"Historicamente falando, é muito pouco provável que este conflito seja resolvido num processo negocial que exclui outros segmentos da sociedade", declarou o ativista social moçambicano, Roberto Tibana.

A forma como esta fase do diálogo foi desenhada revela que há um interesse comum entre a Frente de Libertação de Moçambique (Frelimo), partido no poder, e a Resistência Nacional Moçambicana (Renamo), principal força de oposição, em manter as negociações de paz à porta fechada, referiu.

"É um formato que consolida a hegemonia deles e que não vai ter em conta os interesses de toda sociedade", observou Roberto Tibana, que fez parte do Painel de Monitorização do Diálogo Político, um grupo de personalidades da sociedade civil que exigem a abertura do processo.

De acordo com o ativista, o processo negocial deve ser extensivo à sociedade civil, na medida em que o problema político moçambicano não passa apenas pela descentralização e pela cessação das hostilidades militares - dois dos principais pontos da agenda desta fase de diálogo.

"Eles vão ter de chegar a um acordo. A Renamo usa as armas para fazer a pressão e a Frelimo quer um ciclo eleitoral calmo", acrescenta.

No entanto, Roberto Tibana não acredita que esta seja "uma solução definitiva".

"Enquanto não se resolver o problema fundamental, seremos sempre todos enganados e, após as eleições, voltaremos aos mesmos problemas", acrescentou, acreditando na necessidade de reformular o sistema eleitoral do país.

Também o historiador moçambicano Elcídio Macuacua é cético sobre os resultados do atual processo de paz.

"A história mostra que todo o processo que foi conduzido num modelo secreto não teve uma solução definitiva", referiu à Lusa.

"Enquanto estas negociações forem discutidas com informação dispersa e sem uma comunicação sistematizada, não teremos soluções duradouras", afirmou o historiador.

Para Elcídio Macuacua, a exclusão da sociedade civil no processo negocial mostra uma falta de cultura de Estado, além de condenar os moçambicanos a uma posição secundária na sua própria história.

"Este processo não é unicamente da Frelimo nem da Renamo, pelo contrário, este processo é legitimamente do povo moçambicano", frisou o académico.

Por sua vez, o porta-voz do Movimento Democrático de Moçambique (MDM), Sande Carmona, disse à Lusa que o seu partido já havia exigido a abertura do processo.
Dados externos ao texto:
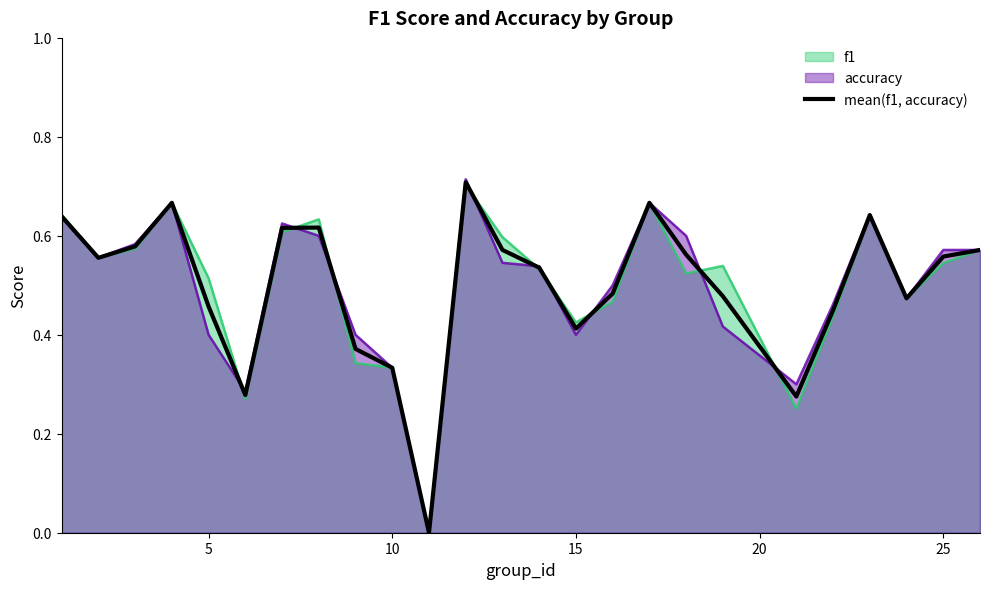

How many distinct data groups are displayed?

3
"A democracia só é possível quando há discussão, transparência e concórdia. Qualquer processo negocial deve pautar-se por estes princípios", declarou o porta-voz da terceira força política em Moçambique.

"Esta é uma discussão que interessa a todos moçambicanos e, por isso, deve envolver todos, desde os partidos políticos extraparlamentares, às organizações da sociedade civil e comunidades religiosas", frisou.

Nesta nova fase, as conversações sobre os dois temas principais decorrem em separado, através de dois grupos compostos por especialistas, entre juristas e militares, indicados pelas lideranças das duas partes.

A imprensa está impedida de ter acesso aos encontros e não existe qualquer comunicação oficial sobre o processo - há declarações pontuais de Afonso Dhlakama, líder da Renamo, e de Filipe Nyusi, Presidente da República e da Frelimo, que nas últimas semanas têm apontando para uma paz definitiva após o fim da atual trégua, a 04 de maio.

A paz tem estado sob permanente ameaça nos últimos anos: entre 2013 e finais de 2016, o país foi assolado por ações de violência opondo as Forças de Defesa e Segurança (FDS) e o braço armado da Renamo, no âmbito da contestação do processo eleitoral de 2014 pelo principal partido da oposição.